VISION 20001/1988
« zum Inhalt Freitag - Zeichen der Zeit

Erziehen - wohin?

Artikel drucken

In einer pluralistisch angelegten Gesellschaft wird Erziehung verunsichert. Eltern wissen nicht mehr, woraufhin sie denn erziehen sollen. Um ein durchaus aktuelles Beispiel zu gebrauchen: Sollen sie ihren Kindern eine gewisse Enthaltsamkeit auferlegen, die die geschlechtliche Begegnung auf jeden Fall an das Erlebnis wirklicher Liebe bindet, oder sollen sie, wie manche dem Zeitgeist angepaßte Redner propagieren, möglichst viel und möglichst früh zu sexuellen Kontakten angeregt werden, weil das der Selbstverwirklichung besonders förderlich sei?

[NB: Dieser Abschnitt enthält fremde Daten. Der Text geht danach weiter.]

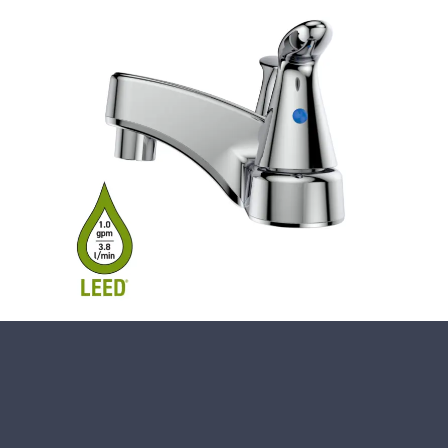
Close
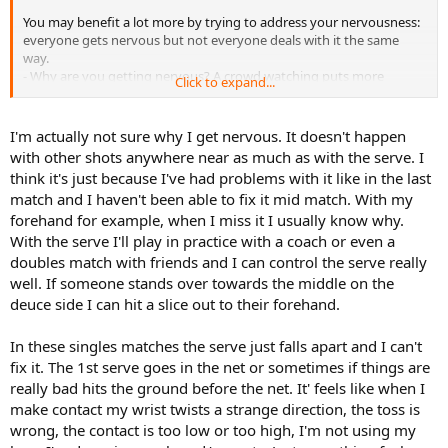
You may benefit a lot more by trying to address your nervousness:
everyone gets nervous but not everyone deals with it the same
way.
- Why are you getting nervous? A crowd watching puts more
Click to expand...
pressure on you but is it crowd-generated or self-generated?
- Don't try to suppress your nerves; embrace them.
- Be more process-oriented than results-oriented; this allows you to
I'm actually not sure why I get nervous. It doesn't happen
focus on doing the things needed to produce a good shot. It turns
with other shots anywhere near as much as with the serve. I
attention away from obsessing over how good the shot was.
think it's just because I've had problems with it like in the last
- Don't be so hard on yourself; recognize that everyone makes
match and I haven't been able to fix it mid match. With my
mistakes and it's part of the game. Concentrate on what you need
forehand for example, when I miss it I usually know why.
to do not on what just happened.
With the serve I'll play in practice with a coach or even a
Maybe the following interview would help:
doubles match with friends and I can control the serve really
well. If someone stands over towards the middle on the
deuce side I can hit a slice out to their forehand.
In these singles matches the serve just falls apart and I can't
fix it. The 1st serve goes in the net or sometimes if things are
really bad hits the ground before the net. It' feels like when I
make contact my wrist twists a strange direction, the toss is
wrong, the contact is too low or too high, I'm not using my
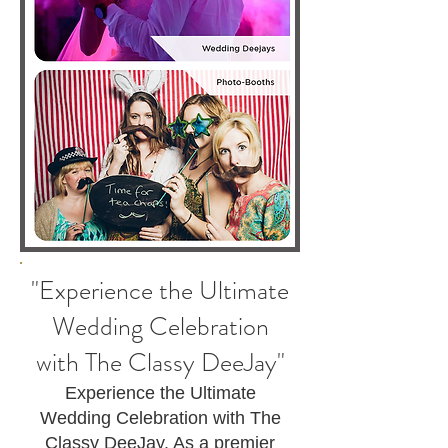
"Experience the Ultimate
Wedding Celebration
with The Classy DeeJay"
Experience the Ultimate
Wedding Celebration with The
Classy DeeJay. As a premier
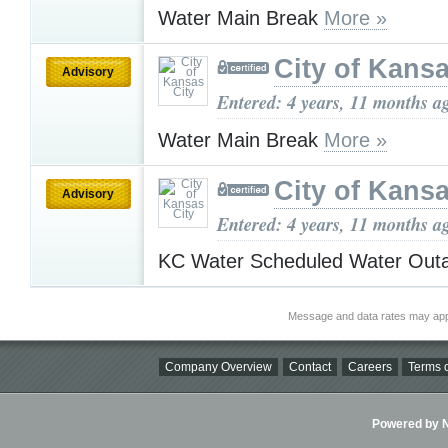
Water Main Break
More »
City of Kansa
Advisory
Entered: 4 years, 11 months a
Water Main Break
More »
City of Kansa
Advisory
Entered: 4 years, 11 months a
KC Water Scheduled Water Ou
Message and data rates may app
Company Overview
Contact
Careers
Terms o
Powered by Ni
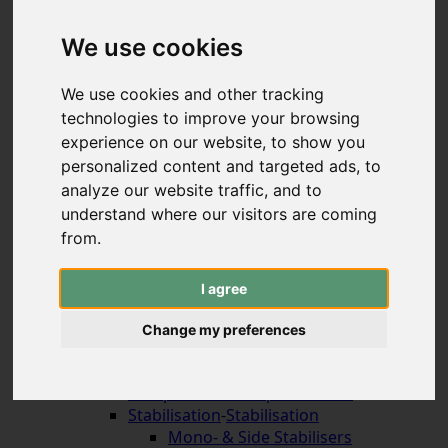
Hybrid & Strongbows
Handles (bolt-on)
We use cookies
Limbs (bolt-on)
Recurve Handles (ILF)
We use cookies and other tracking
Limbs (ILF, Formula)
technologies to improve your browsing
Compound Bows
experience on our website, to show you
Korean Traditional & Horse Bows
personalized content and targeted ads, to
Leisrure Bows & Sets
analyze our website traffic, and to
Bow Construction
understand where our visitors are coming
Accessories for the Bow
-
Accessories for the
Bow
from.
Arrow Rests (screw on)
Arrow Rests (stick on)
I agree
traditional rests
Compound Blade Rests
Change my preferences
Compound Prong Rests
Compound Drop-Away Rests
Compound Full Capture Rests
Stabilisation
-
Stabilisation
Mono- & Side Stabilisers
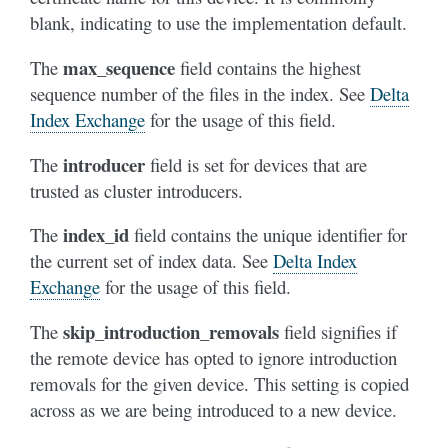
blank, indicating to use the implementation default.
max_sequence
The
field contains the highest
sequence number of the files in the index. See
Delta
Index Exchange
for the usage of this field.
introducer
The
field is set for devices that are
trusted as cluster introducers.
index_id
The
field contains the unique identifier for
the current set of index data. See
Delta Index
Exchange
for the usage of this field.
skip_introduction_removals
The
field signifies if
the remote device has opted to ignore introduction
removals for the given device. This setting is copied
across as we are being introduced to a new device.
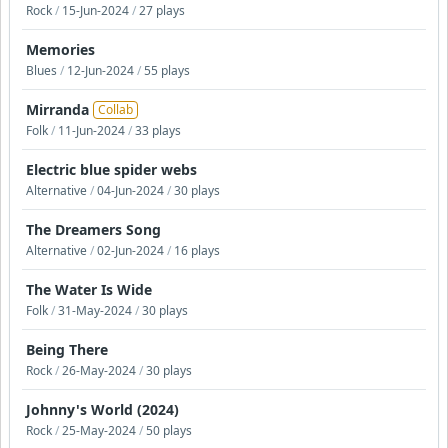
Rock
/
15-Jun-2024
/
27 plays
Memories
Blues
/
12-Jun-2024
/
55 plays
Mirranda
Collab
Folk
/
11-Jun-2024
/
33 plays
Electric blue spider webs
Alternative
/
04-Jun-2024
/
30 plays
The Dreamers Song
Alternative
/
02-Jun-2024
/
16 plays
The Water Is Wide
Folk
/
31-May-2024
/
30 plays
Being There
Rock
/
26-May-2024
/
30 plays
Johnny's World (2024)
Rock
/
25-May-2024
/
50 plays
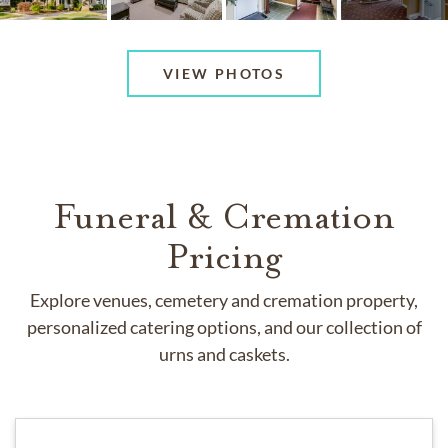
VIEW PHOTOS
Funeral & Cremation
Pricing
Explore venues, cemetery and cremation property,
personalized catering options, and our collection of
urns and caskets.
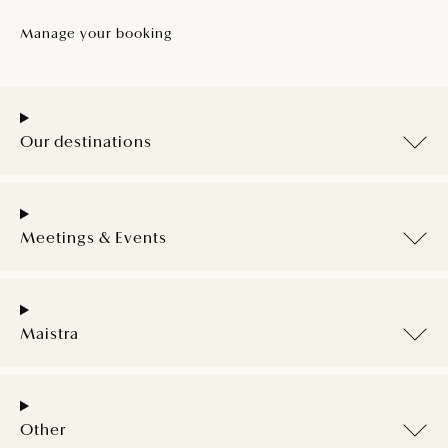
Manage your booking
Our destinations
Meetings & Events
Maistra
Other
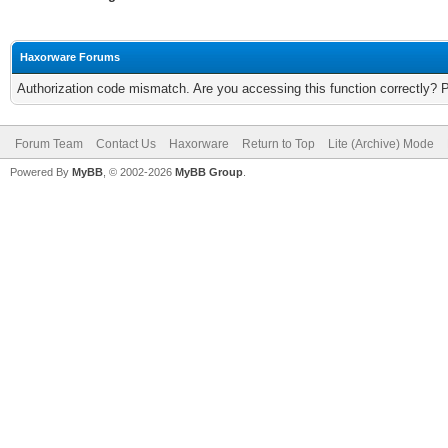
Haxorware Forums
Authorization code mismatch. Are you accessing this function correctly? 
Forum Team
Contact Us
Haxorware
Return to Top
Lite (Archive) Mode
Powered By
MyBB
, © 2002-2026
MyBB Group
.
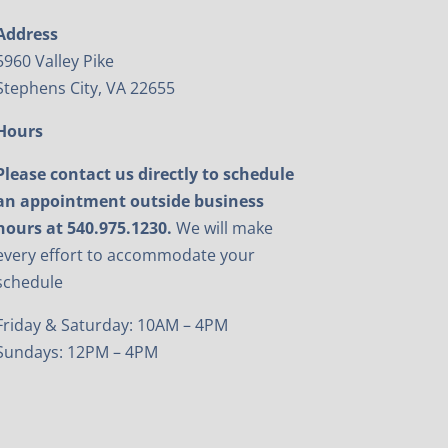
Address
5960 Valley Pike
Stephens City, VA 22655
Hours
Please contact us directly to schedule
an appointment outside business
hours at 540.975.1230.
We will make
every effort to accommodate your
schedule
Friday & Saturday: 10AM – 4PM
Sundays: 12PM – 4PM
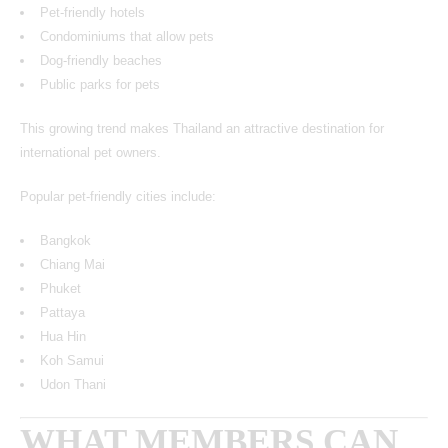
Pet-friendly hotels
Condominiums that allow pets
Dog-friendly beaches
Public parks for pets
This growing trend makes Thailand an attractive destination for
international pet owners.
Popular pet-friendly cities include:
Bangkok
Chiang Mai
Phuket
Pattaya
Hua Hin
Koh Samui
Udon Thani
WHAT MEMBERS CAN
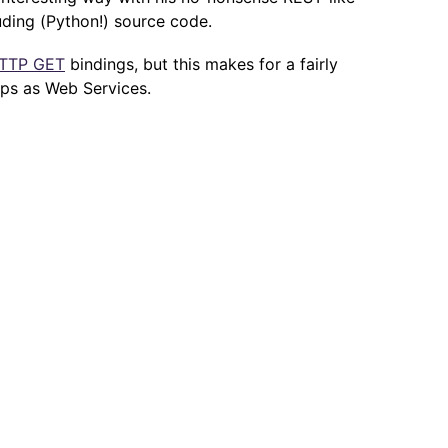
uding (Python!) source code.
TTP GET
bindings, but this makes for a fairly
pps as Web Services.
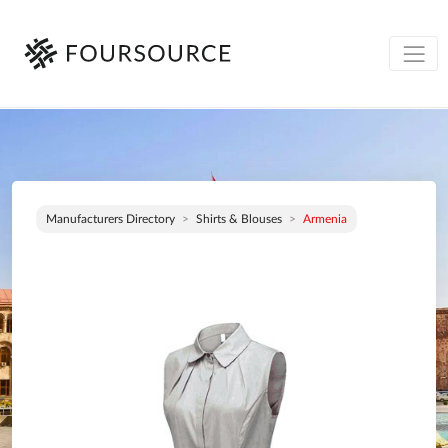
Manufacturers Directory
Shirts & Blouses
Armenia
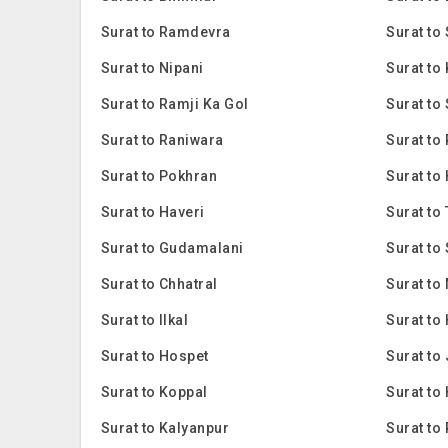
Surat to Ramdevra
Surat to
Surat to Nipani
Surat t
Surat to Ramji Ka Gol
Surat to
Surat to Raniwara
Surat t
Surat to Pokhran
Surat to
Surat to Haveri
Surat to
Surat to Gudamalani
Surat to
Surat to Chhatral
Surat to
Surat to Ilkal
Surat to
Surat to Hospet
Surat to
Surat to Koppal
Surat to
Surat to Kalyanpur
Surat to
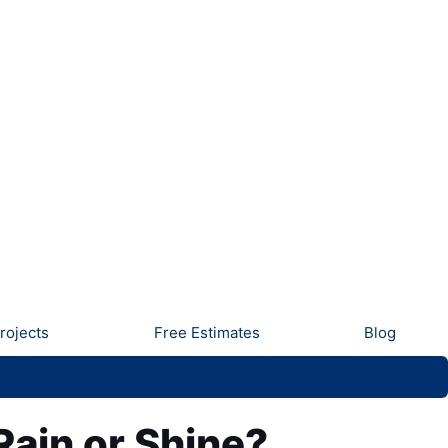
rojects
Free Estimates
Blog
Rain or Shine?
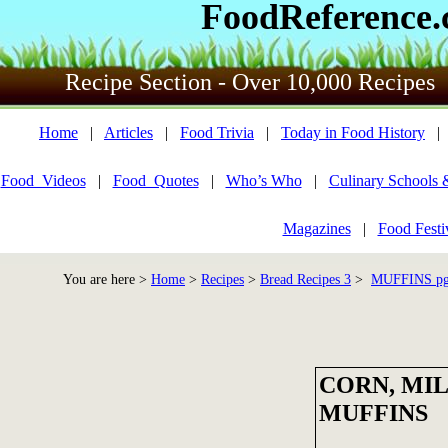
FoodReference
Recipe Section - Over 10,000 Recipes
Home
|
Articles
|
Food Trivia
|
Today in Food History
Food_Videos
|
Food_Quotes
|
Who’s Who
|
Culinary Schools 
Magazines
|
Food Festi
You are here >
Home
>
Recipes
>
Bread Recipes 3
>
MUFFINS pg 
CORN, MI
MUFFINS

Die Schulen als öffentliche Anstalten des Staates haben in der pluralistischen Gesellschaft vielfach auf Erziehung ganz verzichtet. Sie konzentrieren sich auf Wissensvermittlung. Es ist einer der großen Irrtümer, daß die pluralistische Gesellschaft wertfrei sei. Das Gegenteil ist der Fall. Pluralistische Gesellschaft ist nicht denkbar ohne Toleranz, ohne Anerkennung personaler Freiheit. Im Grunde genommen, ist sie nicht denkbar ohne den radikalen Anspruch der Person, in ihrer Würde als Zweck seiner selbst anerkannt zu werden. Wo diese Grundwerte nicht anerkannt werden, da verkommt eine freie, pluralistische Gesellschaft zur Anarchie und schließlich zur Diktatur. Der Mensch wird im Verweigern einer wirklichen Erziehung Ideologien in die Arme getrieben, die nur darauf warten, ihn bevormunden zu können.